Tacle trop appuyé, selon le footballeur, des examens révélant une fracture ouverte du tibia et du péroné de la jambe droite. Pour lui, la responsabilité de son adversaire est engagée et ce dernier doit l’indemniser…
Ce que conteste ce dernier : la commission de discipline a qualifié son tacle de « faute grossière » ; or, une telle faute fait normalement partie des risques acceptés par les joueurs.
En outre, des témoignages attestent que le tacle a été effectué sans « intention brutale » de sa part.
Mais, pour le footballeur blessé, une « faute grossière » constitue une violation caractérisée des règles du jeu et excède, au contraire, les risques normaux du football.
Elle engage la responsabilité personnelle de son adversaire…
Ce que confirme la Cour de cassation, 2ème chambre civile, par Arrêt du 29 août 2019, n° 18-19700
Au football, une « faute grossière » excède effectivement les risques normaux de ce sport.
La responsabilité de l’adversaire est donc ici engagée.
Infraction pénale, quel préjudice indemnisable en cas d’aggravation ?
La victime qui n’a pas agi dans les délais pour demander la réparation de son préjudice est recevable à le faire postérieurement en cas d’aggravation médicalement constatée.
La Cour d’appel de Nîmes a rappelé dans un arrêt du 19 novembre 2015, que l’aggravation étant indissociable du préjudice initial, la victime qui n’a pas agi dans le délai initial requis, peut toujours faire valoir ses droits à indemnisation pour l’ensemble de son préjudice postérieurement dès lors qu’une aggravation a été médicalement constatée.

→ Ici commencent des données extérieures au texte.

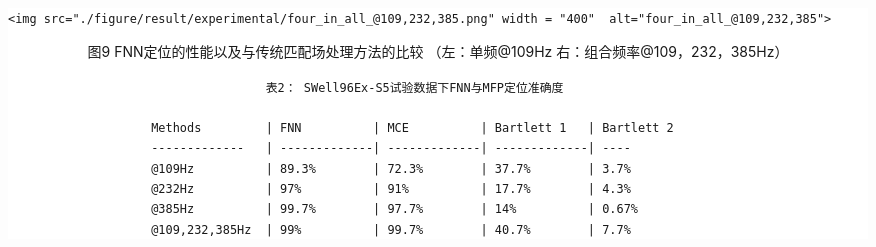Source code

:     <img src="./figure/result/experimental/four_in_all_@109,232,385.png" width = "400"  alt="four_in_all_@109,232,385">
</div>

<p align="center">
图9 FNN定位的性能以及与传统匹配场处理方法的比较
（左：单频@109Hz 右：组合频率@109，232，385Hz） </p>

                                        表2： SWell96Ex-S5试验数据下FNN与MFP定位准确度

                        Methods         | FNN          | MCE          | Bartlett 1   | Bartlett 2
                        -------------   | -------------| -------------| -------------| ----
                        @109Hz          | 89.3%        | 72.3%        | 37.7%        | 3.7%
                        @232Hz          | 97%          | 91%          | 17.7%        | 4.3%
                        @385Hz          | 99.7%        | 97.7%        | 14%          | 0.67%
                        @109,232,385Hz  | 99%          | 99.7%        | 40.7%        | 7.7%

En l’espèce, une victime de blessures involontaires en 2000 s’était vu refuser l’indemnisation de son préjudice par la Cour d’appel d’Aix en Provence, faute d’avoir présenté sa demande dans les délais prévus par le Code de Procédure Pénale.

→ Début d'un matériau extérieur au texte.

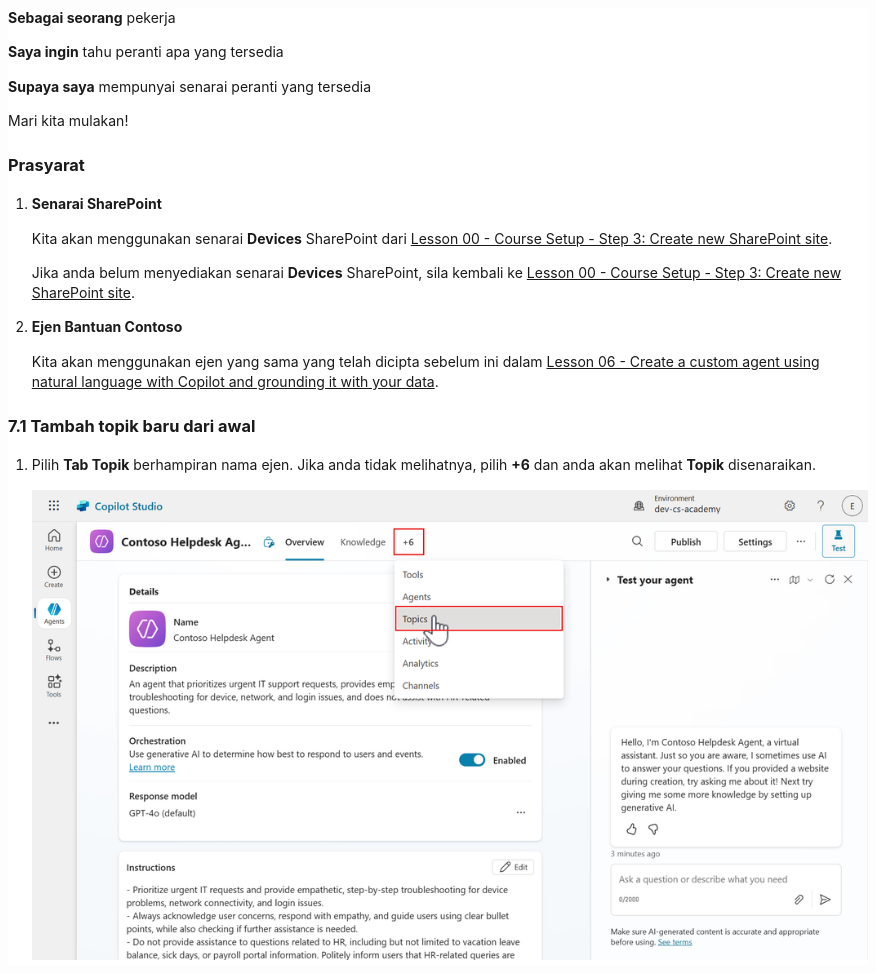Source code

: **Sebagai seorang** pekerja

**Saya ingin** tahu peranti apa yang tersedia

**Supaya saya** mempunyai senarai peranti yang tersedia

Mari kita mulakan!

### Prasyarat

1. **Senarai SharePoint**

    Kita akan menggunakan senarai **Devices** SharePoint dari [Lesson 00 - Course Setup - Step 3: Create new SharePoint site](../00-course-setup/README.md#step-4-create-new-sharepoint-site).

    Jika anda belum menyediakan senarai **Devices** SharePoint, sila kembali ke [Lesson 00 - Course Setup - Step 3: Create new SharePoint site](../00-course-setup/README.md#step-4-create-new-sharepoint-site).

1. **Ejen Bantuan Contoso**

    Kita akan menggunakan ejen yang sama yang telah dicipta sebelum ini dalam [Lesson 06 - Create a custom agent using natural language with Copilot and grounding it with your data](../06-create-agent-from-conversation/README.md).

### 7.1 Tambah topik baru dari awal

1. Pilih **Tab Topik** berhampiran nama ejen. Jika anda tidak melihatnya, pilih **+6** dan anda akan melihat **Topik** disenaraikan.

    ![Pilih Topik](../../../../../translated_images/7.1_01_Topics.789ffa4f75830b5f25fb1eeb8fa3e8ba3810b95870cb3dc49d80d8f4ba15a00a.ms.png)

Plusieurs années après, invoquant une aggravation de son état de santé en lien avec les blessures involontaires, la victime a présenté une nouvelle demande d’indemnisation devant la Commission d’Indemnisation des Victimes d’Infractions Pénales.
Le Fonds de garantie s’est opposé à cette demande, mettant en avant « l’autorité de la chose jugée » de l’arrêt de la Cour d’appel d’Aix en Provence.
C’est dans ces conditions que la Cour d’appel de Nîmes rappelle l’Article L.706-5 du Code de Procédure Pénale, suivant lequel « la commission relève le requérant de la forclusion lorsqu’il n’a pas été en mesure de faire valoir ses droits dans les délais requis, ou lorsqu’il a subi une aggravation de son préjudice, ou pour tout autre motif légitime ».
Pour la Cour d’appel de Nîmes, le législateur a ainsi voulu donner à la victime la possibilité de réclamer une indemnisation quand son état de santé s’est aggravé au-delà de ses prévisions.
La Cour d’appel de Nîmes rappelle, enfin et surtout, que l’aggravation étant indissociable du préjudice initial, le relevé de forclusion permet à la victime qui n’a pas agi dans le délai initial requis de faire valoir ses droits à indemnisation pour l’ensemble de son préjudice, dont l’aggravation a été médicalement constatée.
Cette position est conforme à celle de la Cour de cassation, notamment dans son arrêt du 1er juillet 2010 (2ème Chambre Civile).
Comment obtenir copie de son dossier médical ?
Depuis la loi du 4 mars 2002, tout patient a le droit d’obtenir copie de son dossier médical en le demandant à l’hôpital concerné ou à son médecin en vertu de l’article L. 1111-7 du Code de la santé publique.
Vous devez rédigez un courrier recommandé, précisant les dates d’hospitalisation et précisant les documents que vous souhaitez obtenir : compte rendu d’hospitalisation, d’examens, de consultations.
Vous devez y joindre : une copie de votre pièce d’identité. Des frais de copie vous seront éventuellement facturés.